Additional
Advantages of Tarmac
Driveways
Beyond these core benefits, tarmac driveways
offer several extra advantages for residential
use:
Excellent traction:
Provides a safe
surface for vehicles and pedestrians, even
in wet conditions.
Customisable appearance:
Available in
------------------------
_Your goal_: The data given above must be transcribed exactly and completely.

_Response_:
Additional
Advantages of Tarmac
Driveways
Beyond these core benefits, tarmac driveways
offer several extra advantages for residential
use:
Excellent traction:
Provides a safe
surface for vehicles and pedestrians, even
in wet conditions.
Customisable appearance:
Available in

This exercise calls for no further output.